Don't Booley me

Logic Level 2

$\left( (b \lor \neg c) \land \left[ (\neg a \land b) \lor a \lor (\neg b \land c) \right] \right) \lor \neg a \lor (a \land c)$

Is the above statement true for all propositions $a,b,c$ ?

True False Depends

3 solutions

Jake Lai
Jun 20, 2015

Let's convert this statement into Boolean algbera:

$(b+\color{#D61F06}{\overline{c}})(\overline{a}b+\color{#D61F06}{a}+\overline{b}c)+\overline{a}+ac$

Using the distributive law we see that there will be a $\color{#D61F06}{a\overline{c}}$ term in the expansion. Since

$a\overline{c}+\overline{a}+ac = a(\overline{c}+c)+\overline{a} = a+\overline{a} = 1$

and $p+1 = 1$ for any proposition $p$ , we get that the statement given is a tautology!

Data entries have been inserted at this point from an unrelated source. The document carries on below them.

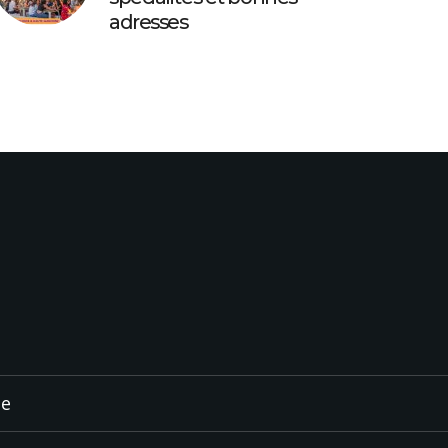
adresses
ée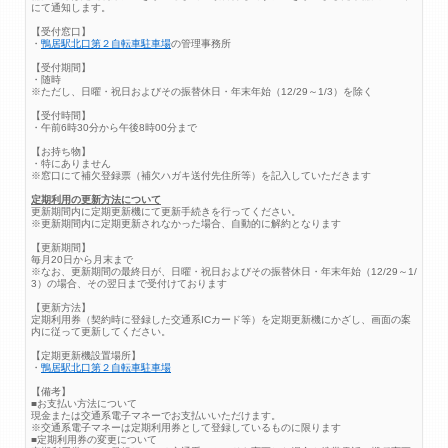
にて通知します。
【受付窓口】
・
鴨居駅北口第２自転車駐車場
の管理事務所
【受付期間】
・随時
※ただし、日曜・祝日およびその振替休日・年末年始（12/29～1/3）を除く
【受付時間】
・午前6時30分から午後8時00分まで
【お持ち物】
・特にありません
※窓口にて補欠登録票（補欠ハガキ送付先住所等）を記入していただきます
定期利用の更新方法について
更新期間内に定期更新機にて更新手続きを行ってください。
※更新期間内に定期更新されなかった場合、自動的に解約となります
【更新期間】
毎月20日から月末まで
※なお、更新期間の最終日が、日曜・祝日およびその振替休日・年末年始（12/29～1/
3）の場合、その翌日まで受付けております
【更新方法】
定期利用券（契約時に登録した交通系ICカード等）を定期更新機にかざし、画面の案
内に従って更新してください。
【定期更新機設置場所】
・
鴨居駅北口第２自転車駐車場
【備考】
■お支払い方法について
現金または交通系電子マネーでお支払いいただけます。
※交通系電子マネーは定期利用券として登録しているものに限ります
■定期利用券の変更について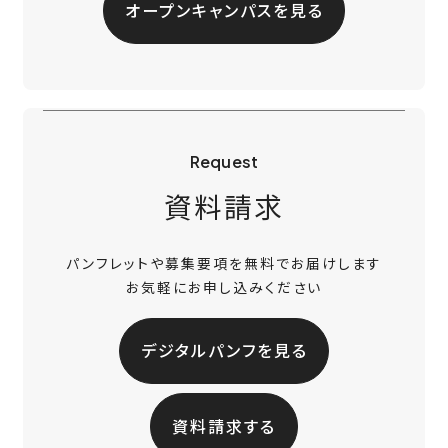
オープンキャンパスを見る
Request
資料請求
パンフレットや募集要項を無料でお届けします
お気軽にお申し込みください
デジタルパンフを見る
資料請求する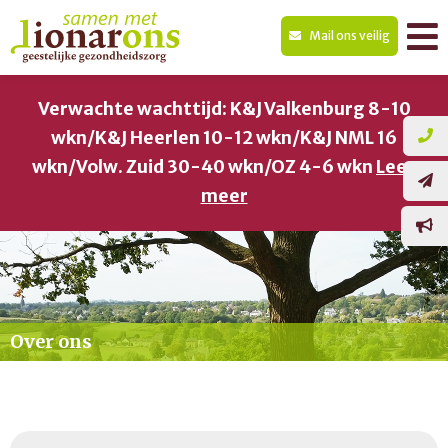
Mail ons veilig
Verwachte wachttijd: K&J Valkenburg 8-10
wkn/K&J Heerlen 10-12 wkn/K&J NML 16
wkn/Volw. Zuid 30-40 wkn/OZ 4-6 wkn
Lees
meer
Over ons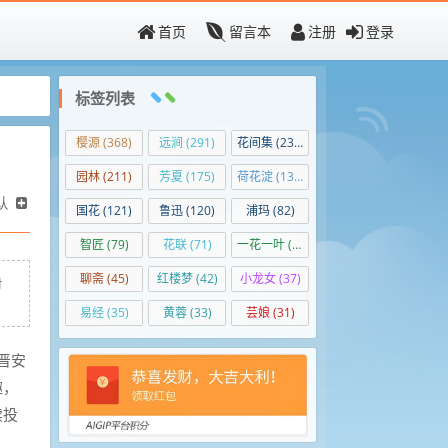
首页
留言本
注册
登录
标签列表
樱源
(368)
远涧
(291)
花间集
(236)
园林
(211)
芳夏
(175)
荷花淀
(138)
认
国花
(121)
鲁迅
(120)
浦玛
(82)
智匠
(79)
花联
(71)
一花一叶
(50)
聊斋
(45)
红楼梦
(42)
小龙女
(37)
村
易经
(35)
黄蓉
(33)
芸娘
(31)
晋安
趣，
续投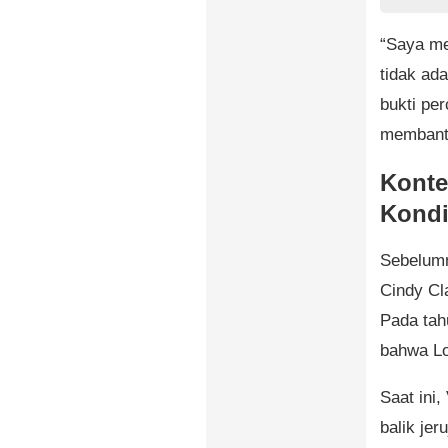
“Saya me
tidak ad
bukti pe
membantu
Konte
Kondi
Sebelumn
Cindy Cl
Pada tah
bahwa Lo
Saat ini
balik jer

never seen half of these symbols...

Trevor Arashiro - 5 years, 11 months ago

Learn something new everyday!

Calvin Lin Staff - 5 years, 11 months ago

Excellent solution.But I did it with truth tables .Didn't think of this method..

Krishna Shankar - 5 years, 11 months ago

Drawing a truth table will be quite hectic for this.

Venkata Karthik Bandaru - 5 years, 11 months ago

True but this method didn't click at that instant

Krishna Shankar - 5 years, 11 months ago

Shubham Jalan
Jun 30, 2015

Let there be a falsifying assignment. Then a must be assigned as 1 otherwise

                    ... +~a+ ac

will be true

Now for a.c to be false, c must be 0.

So, in (b+~c), ~c is true. In (~a.b + a + ~b.c), a is true. Hence (b+~c).(~a.b + a + ~b.c) is true.

So there can be no falsifying assignment. Hence the proposition is a tautology.

Arun Damodaran
Jun 30, 2015

There is no need to solve the entire expression.Here are few steps for easy evaluation

(b V ~c) ^(and) with remaining ((~a^b)VaV(~b^c))

whatever may be the RIGHT PART of '^' just neglect and MAKE (b V~c) as ZERO(FALSE) i.e b=0,c=1.

    Thus   when (and)ed with right part gives zero.

already c=1, choose whatever values for 'a' it will yield TRUE always .